Neue Finanzattachés für Indien und die VAE benannt
FCA Press

Neue Finanzattachés für Indien und die VAE benannt

Die britische Finanzaufsicht FCA erweitert ihr globales Netzwerk um zwei neue Attaché-Posten in Mumbai und Abu Dhabi. Sabina Saini und Darine Obeid übernehmen die Positionen im August 2026 zur Förderung von Finanzkooperationen und Investitionen.

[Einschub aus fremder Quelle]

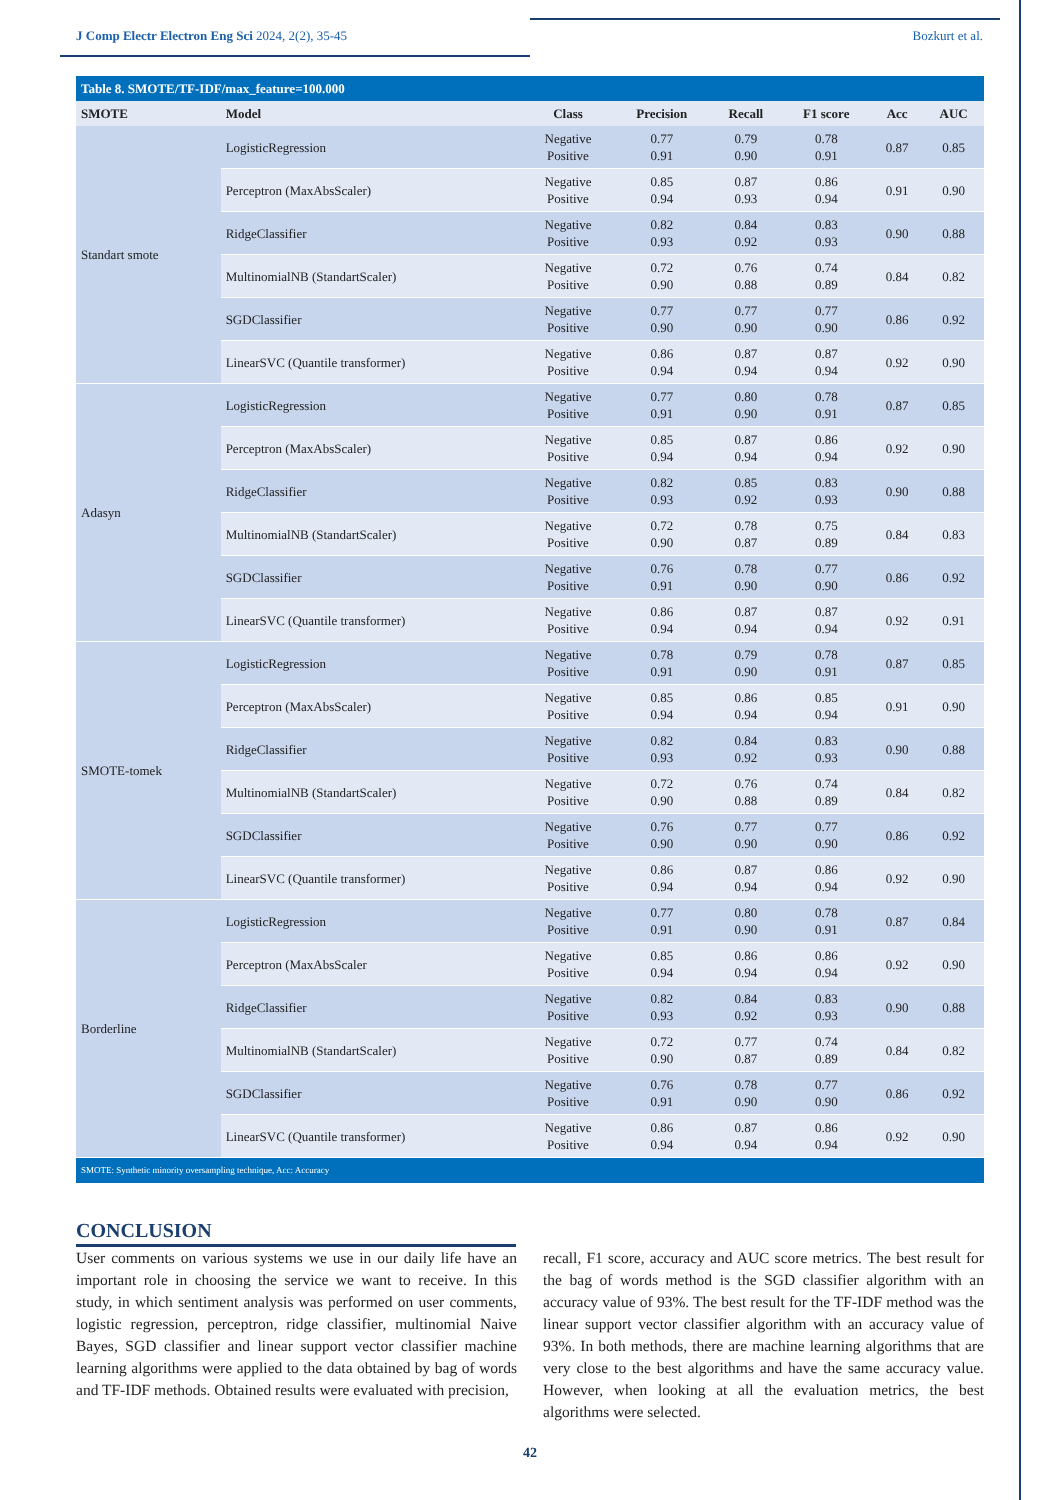J Comp Electr Electron Eng Sci 2024, 2(2), 35-45 Bozkurt et al.
| Table 8. SMOTE/TF-IDF/max_feature=100.000 | | | | | | | |
| SMOTE | Model | Class | Precision | Recall | F1 score | Acc | AUC |
| Standart smote | LogisticRegression | Negative Positive | 0.77 0.91 | 0.79 0.90 | 0.78 0.91 | 0.87 | 0.85 |
| | Perceptron (MaxAbsScaler) | Negative Positive | 0.85 0.94 | 0.87 0.93 | 0.86 0.94 | 0.91 | 0.90 |
| | RidgeClassifier | Negative Positive | 0.82 0.93 | 0.84 0.92 | 0.83 0.93 | 0.90 | 0.88 |
| | MultinomialNB (StandartScaler) | Negative Positive | 0.72 0.90 | 0.76 0.88 | 0.74 0.89 | 0.84 | 0.82 |
| | SGDClassifier | Negative Positive | 0.77 0.90 | 0.77 0.90 | 0.77 0.90 | 0.86 | 0.92 |
| | LinearSVC (Quantile transformer) | Negative Positive | 0.86 0.94 | 0.87 0.94 | 0.87 0.94 | 0.92 | 0.90 |
| Adasyn | LogisticRegression | Negative Positive | 0.77 0.91 | 0.80 0.90 | 0.78 0.91 | 0.87 | 0.85 |
| | Perceptron (MaxAbsScaler) | Negative Positive | 0.85 0.94 | 0.87 0.94 | 0.86 0.94 | 0.92 | 0.90 |
| | RidgeClassifier | Negative Positive | 0.82 0.93 | 0.85 0.92 | 0.83 0.93 | 0.90 | 0.88 |
| | MultinomialNB (StandartScaler) | Negative Positive | 0.72 0.90 | 0.78 0.87 | 0.75 0.89 | 0.84 | 0.83 |
| | SGDClassifier | Negative Positive | 0.76 0.91 | 0.78 0.90 | 0.77 0.90 | 0.86 | 0.92 |
| | LinearSVC (Quantile transformer) | Negative Positive | 0.86 0.94 | 0.87 0.94 | 0.87 0.94 | 0.92 | 0.91 |
| SMOTE-tomek | LogisticRegression | Negative Positive | 0.78 0.91 | 0.79 0.90 | 0.78 0.91 | 0.87 | 0.85 |
| | Perceptron (MaxAbsScaler) | Negative Positive | 0.85 0.94 | 0.86 0.94 | 0.85 0.94 | 0.91 | 0.90 |
| | RidgeClassifier | Negative Positive | 0.82 0.93 | 0.84 0.92 | 0.83 0.93 | 0.90 | 0.88 |
| | MultinomialNB (StandartScaler) | Negative Positive | 0.72 0.90 | 0.76 0.88 | 0.74 0.89 | 0.84 | 0.82 |
| | SGDClassifier | Negative Positive | 0.76 0.90 | 0.77 0.90 | 0.77 0.90 | 0.86 | 0.92 |
| | LinearSVC (Quantile transformer) | Negative Positive | 0.86 0.94 | 0.87 0.94 | 0.86 0.94 | 0.92 | 0.90 |
| Borderline | LogisticRegression | Negative Positive | 0.77 0.91 | 0.80 0.90 | 0.78 0.91 | 0.87 | 0.84 |
| | Perceptron (MaxAbsScaler | Negative Positive | 0.85 0.94 | 0.86 0.94 | 0.86 0.94 | 0.92 | 0.90 |
| | RidgeClassifier | Negative Positive | 0.82 0.93 | 0.84 0.92 | 0.83 0.93 | 0.90 | 0.88 |
| | MultinomialNB (StandartScaler) | Negative Positive | 0.72 0.90 | 0.77 0.87 | 0.74 0.89 | 0.84 | 0.82 |
| | SGDClassifier | Negative Positive | 0.76 0.91 | 0.78 0.90 | 0.77 0.90 | 0.86 | 0.92 |
| | LinearSVC (Quantile transformer) | Negative Positive | 0.86 0.94 | 0.87 0.94 | 0.86 0.94 | 0.92 | 0.90 |
| SMOTE: Synthetic minority oversampling technique, Acc: Accuracy | | | | | | | |
CONCLUSION
User comments on various systems we use in our daily life have an important role in choosing the service we want to receive. In this study, in which sentiment analysis was performed on user comments, logistic regression, perceptron, ridge classifier, multinomial Naive Bayes, SGD classifier and linear support vector classifier machine learning algorithms were applied to the data obtained by bag of words and TF-IDF methods. Obtained results were evaluated with precision,
recall, F1 score, accuracy and AUC score metrics. The best result for the bag of words method is the SGD classifier algorithm with an accuracy value of 93%. The best result for the TF-IDF method was the linear support vector classifier algorithm with an accuracy value of 93%. In both methods, there are machine learning algorithms that are very close to the best algorithms and have the same accuracy value. However, when looking at all the evaluation metrics, the best algorithms were selected.
42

Erfahrene Aufseherinnen für Indien und die Golfregion

Sabina Saini übernimmt am 10. August 2026 die Stelle bei der Britischen Vertretung in Mumbai, Darine Obeid folgt am 31. August in Abu Dhabi.

Beide bringen umfassende Regulierungserfahrung mit: Saini arbeitete knapp 20 Jahre in Finanzaufsicht und Bankwesen, darunter über acht Jahre bei der Bank of England mit Fokus auf Abwicklungspolitik und Risikomanagement.

Zuletzt leitete sie bei der FCA die Vorgaben für kritische Drittanbieter.

Obeid ist seit mehr als zehn Jahren bei der Aufsichtsbehörde tätig.

Sie verantwortete die Aufsicht über Retail- und Wholesale-Banking sowie Fintechs und steuerte Initiativen zu Finanzkriminalität, künstlicher Intelligenz und operativer Resilienz.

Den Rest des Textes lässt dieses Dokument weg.